The problem »
Please return every line of the listing below unchanged, omitting the pictures.

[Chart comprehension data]
=-=-=-=-=

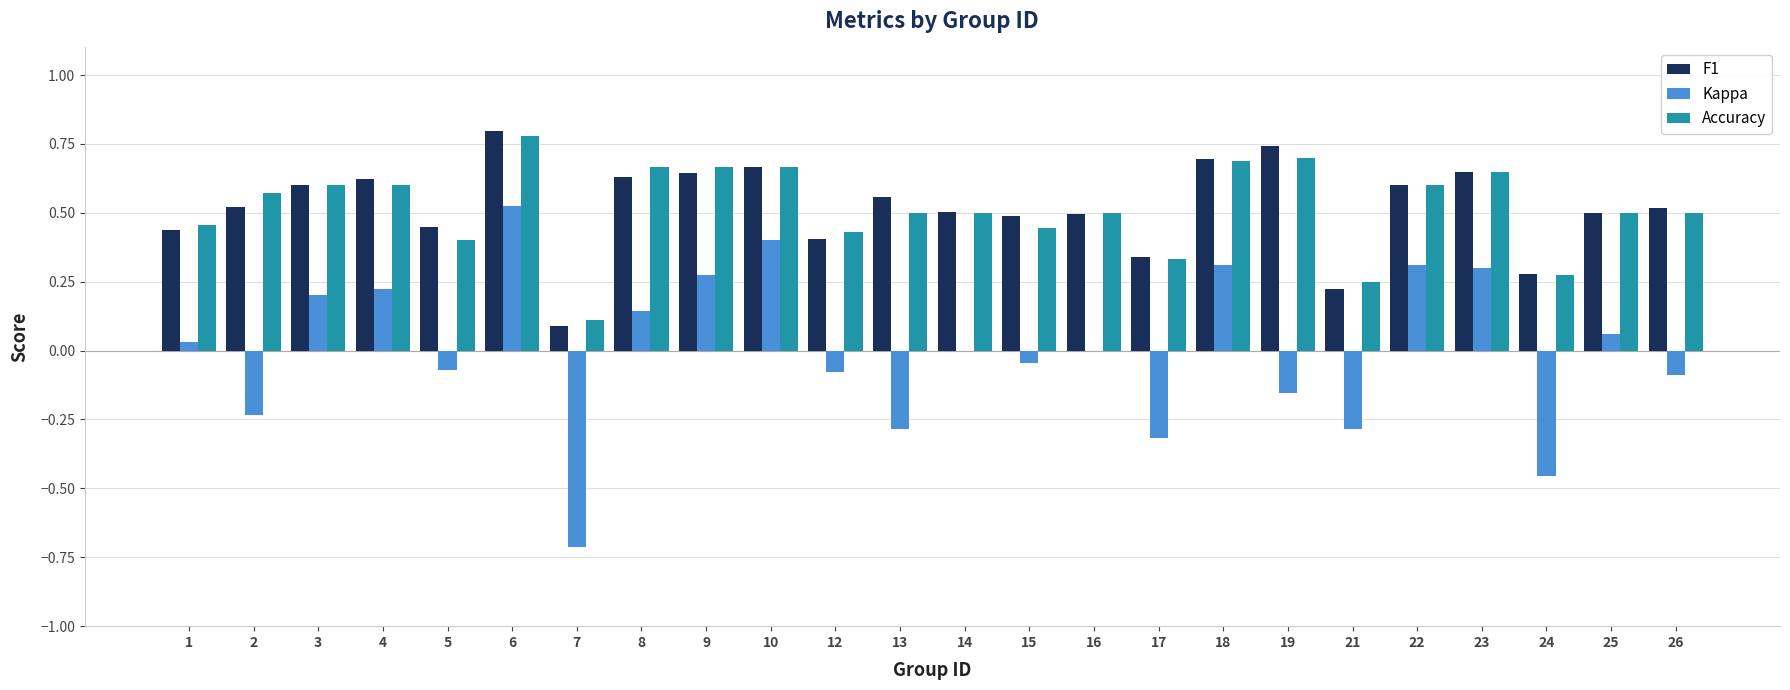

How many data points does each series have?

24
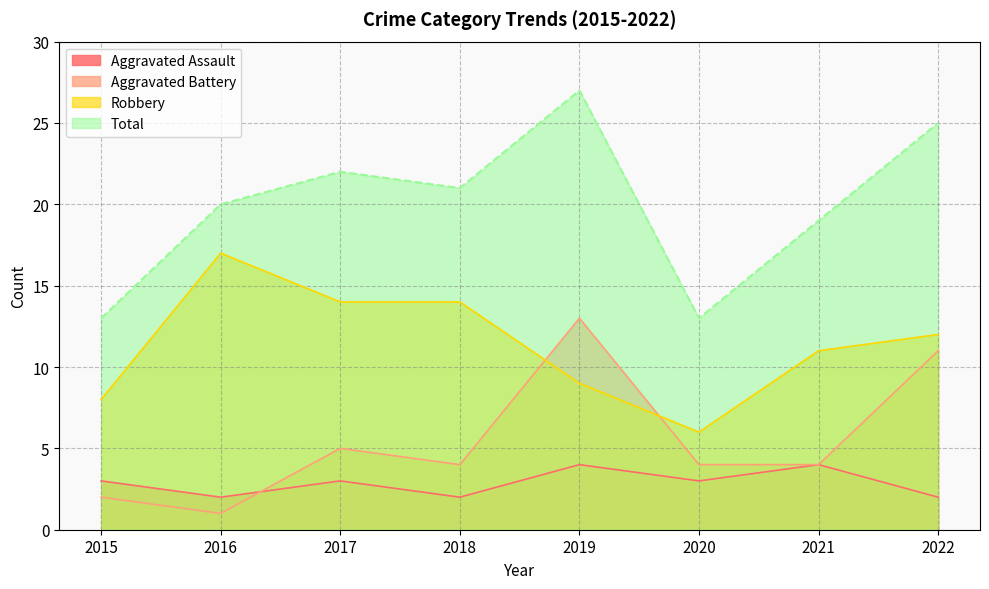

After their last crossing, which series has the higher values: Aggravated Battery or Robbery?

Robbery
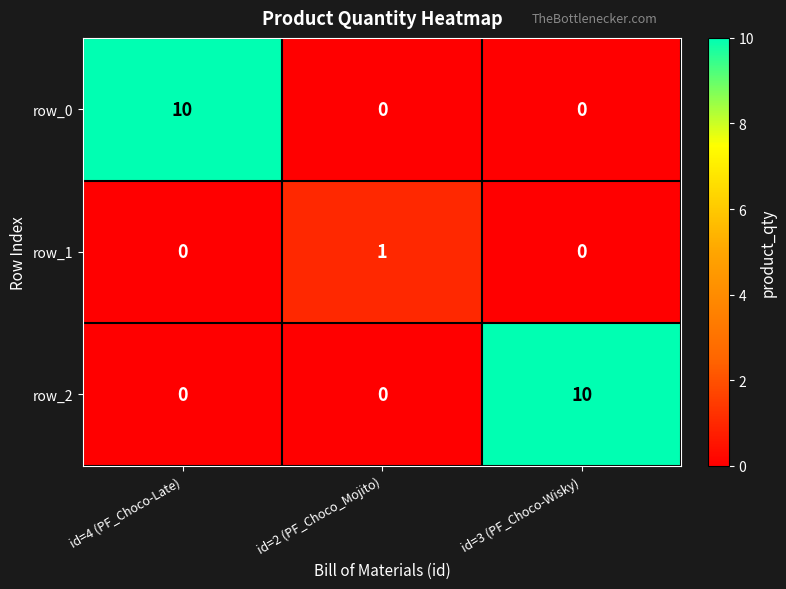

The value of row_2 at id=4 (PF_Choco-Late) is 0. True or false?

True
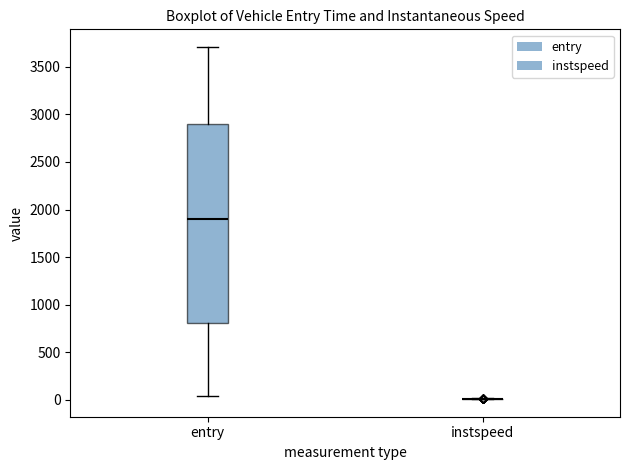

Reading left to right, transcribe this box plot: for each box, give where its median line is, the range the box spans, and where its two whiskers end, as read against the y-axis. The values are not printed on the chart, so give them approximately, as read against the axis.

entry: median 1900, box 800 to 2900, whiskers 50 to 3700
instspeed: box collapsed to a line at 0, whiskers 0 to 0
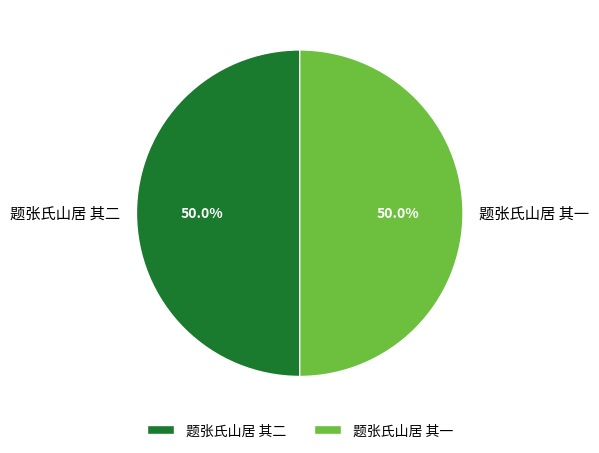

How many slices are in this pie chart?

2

=-=-=-=-=

Worked solution »
How many data points does each series have?

24

After their last crossing, which series has the higher values: Aggravated Battery or Robbery?

Robbery

The value of row_2 at id=4 (PF_Choco-Late) is 0. True or false?

True

Reading left to right, transcribe this box plot: for each box, give where its median line is, the range the box spans, and where its two whiskers end, as read against the y-axis. The values are not printed on the chart, so give them approximately, as read against the axis.

entry: median 1900, box 800 to 2900, whiskers 50 to 3700
instspeed: box collapsed to a line at 0, whiskers 0 to 0

How many slices are in this pie chart?

2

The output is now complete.